Ce qui pourrait faire sortir la "gauche pacifiste" de sa réserve semble être malheureusement une intensification du conflit, une escalade militaire menant à encore plus de morts civiles : paradoxe inquiétant de l'attentisme des pacifistes qui semble être pourtant la règle depuis le départ de l'opération "Pilier de défense". Peut-être parce que la situation est différente de celle de 2008-2009, bien plus inquiétante pour Israël, mais aussi par le soutien que le gouvernement compte parmi la population israélienne qui désire avant tout être protégée des tirs du Hamas dirigés vers le sud d'Israël ?
Sur la page Facebook de Jcall (European Jewish Call for Reason, groupe de pression juif européen pacifiste), les commentaires vont bon train, et l'on sent, malgré la lettre ouverte adressée dimanche à Benyamin Netanyahu de dizaines d'intellectuels et d'artistes appelant à un cessez-le-feu pour parvenir à un accord de paix, que la situation actuelle de Gaza fait douter les membres les plus engagés dans un processus pacifique. La propagande tant du côté de "Tsahal" (l'armée israélienne qui diffuse par exemple des messages vidéos rassurants d'une guerre éthique) que du Hamas, n'aide en rien à créer un consensus pacifiste…au sein même du mouvement pacifiste.
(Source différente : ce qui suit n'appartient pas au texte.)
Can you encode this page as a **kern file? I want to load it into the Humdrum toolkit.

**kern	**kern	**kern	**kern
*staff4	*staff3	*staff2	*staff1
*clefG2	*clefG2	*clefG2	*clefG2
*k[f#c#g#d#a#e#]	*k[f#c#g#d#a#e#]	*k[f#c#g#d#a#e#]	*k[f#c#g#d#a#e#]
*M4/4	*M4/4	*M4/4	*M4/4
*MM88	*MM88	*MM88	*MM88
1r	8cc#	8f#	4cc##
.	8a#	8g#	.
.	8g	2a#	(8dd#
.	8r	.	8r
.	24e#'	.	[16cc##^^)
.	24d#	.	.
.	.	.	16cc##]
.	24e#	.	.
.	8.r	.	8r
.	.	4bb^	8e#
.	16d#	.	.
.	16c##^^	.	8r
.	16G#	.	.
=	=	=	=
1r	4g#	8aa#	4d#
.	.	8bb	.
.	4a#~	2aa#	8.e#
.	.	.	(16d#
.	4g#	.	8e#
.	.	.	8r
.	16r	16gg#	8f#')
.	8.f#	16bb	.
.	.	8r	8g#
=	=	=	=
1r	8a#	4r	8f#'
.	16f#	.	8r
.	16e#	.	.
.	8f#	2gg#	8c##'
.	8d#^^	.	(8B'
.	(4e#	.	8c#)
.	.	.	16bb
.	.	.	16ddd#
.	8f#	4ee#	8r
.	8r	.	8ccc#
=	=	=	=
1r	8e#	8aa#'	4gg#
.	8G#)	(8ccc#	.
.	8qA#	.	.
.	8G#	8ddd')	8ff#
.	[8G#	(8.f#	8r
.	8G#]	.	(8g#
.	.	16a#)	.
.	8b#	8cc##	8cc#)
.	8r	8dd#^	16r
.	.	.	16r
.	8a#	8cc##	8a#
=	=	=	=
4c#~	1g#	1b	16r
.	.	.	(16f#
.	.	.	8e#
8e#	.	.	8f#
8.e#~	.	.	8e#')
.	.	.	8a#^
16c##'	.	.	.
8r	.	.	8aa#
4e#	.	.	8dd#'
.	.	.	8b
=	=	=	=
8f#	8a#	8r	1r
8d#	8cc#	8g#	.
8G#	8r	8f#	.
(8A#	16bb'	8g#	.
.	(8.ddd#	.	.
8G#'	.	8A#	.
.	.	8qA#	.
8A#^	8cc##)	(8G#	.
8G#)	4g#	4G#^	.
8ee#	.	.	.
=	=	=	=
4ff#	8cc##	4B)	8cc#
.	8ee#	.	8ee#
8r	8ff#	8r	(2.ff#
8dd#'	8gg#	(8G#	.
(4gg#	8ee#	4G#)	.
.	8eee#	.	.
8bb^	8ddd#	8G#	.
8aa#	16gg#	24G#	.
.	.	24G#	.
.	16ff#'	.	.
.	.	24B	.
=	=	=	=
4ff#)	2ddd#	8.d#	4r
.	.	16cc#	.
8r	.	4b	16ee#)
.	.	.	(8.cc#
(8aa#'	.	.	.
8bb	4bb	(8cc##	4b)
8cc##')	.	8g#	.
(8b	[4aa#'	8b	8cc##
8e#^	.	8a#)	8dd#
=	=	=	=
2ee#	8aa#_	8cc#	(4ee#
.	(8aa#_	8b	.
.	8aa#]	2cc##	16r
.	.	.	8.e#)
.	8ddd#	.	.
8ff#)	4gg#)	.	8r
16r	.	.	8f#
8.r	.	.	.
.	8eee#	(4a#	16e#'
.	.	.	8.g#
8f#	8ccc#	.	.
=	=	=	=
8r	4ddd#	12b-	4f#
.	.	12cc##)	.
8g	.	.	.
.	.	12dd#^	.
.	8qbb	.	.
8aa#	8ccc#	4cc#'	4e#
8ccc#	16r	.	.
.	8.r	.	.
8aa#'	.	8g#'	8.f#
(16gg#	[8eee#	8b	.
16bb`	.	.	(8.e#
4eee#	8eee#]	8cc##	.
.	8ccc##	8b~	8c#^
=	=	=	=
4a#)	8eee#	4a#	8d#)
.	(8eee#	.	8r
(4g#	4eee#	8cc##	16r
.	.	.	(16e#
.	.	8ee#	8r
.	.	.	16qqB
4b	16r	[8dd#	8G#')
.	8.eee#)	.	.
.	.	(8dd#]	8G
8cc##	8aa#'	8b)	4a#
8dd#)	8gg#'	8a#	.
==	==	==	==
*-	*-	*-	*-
Les images atroces d'enfants gazaouis victimes des bombardements israéliens alors qu'ils sont en réalité syriens ne peuvent que semer le doute dans les esprits, empêcher d'imaginer un accord avec le Hamas, organisation réputée pour l'instrumentalisation de la population de la bande de Gaza. Pour Michel Warchawski, journaliste et militant pacifiste israélien, la cause pacifiste est de toute manière réduite à sa plus simple expression depuis plus de 10 ans : "Le mouvement pacifiste large qui pouvait créer des manifestations de centaines de milliers de personnes est terminé depuis août 2000. Le discours mystificateur d'Ehud Barak (alors premier ministre travailliste d'Israël), juste avant la deuxième intifada, a tué le mouvement pacifiste qui a dit, "on s'est trompés, la droite a eu raison". Pour le militant, si il a y encore une gauche pacifiste en Israël, "elle est très réduite, et les manifestants indignés contre la politique de Netanyahu ont toujours bien souligné qu'ils étaient un mouvement social et pas politique". 84% de la population d'Israël soutient l'opération militaire "Pilier de défense", et il faudrait, dit Michel Warchawski, "que le prix à payer pour Israël, c'est triste à dire, soit plus fort. Là, il y aurait peut-être une réaction de la gauche pacifiste. Mais je n'y crois pas, et elle serait de toute manière de faible ampleur…".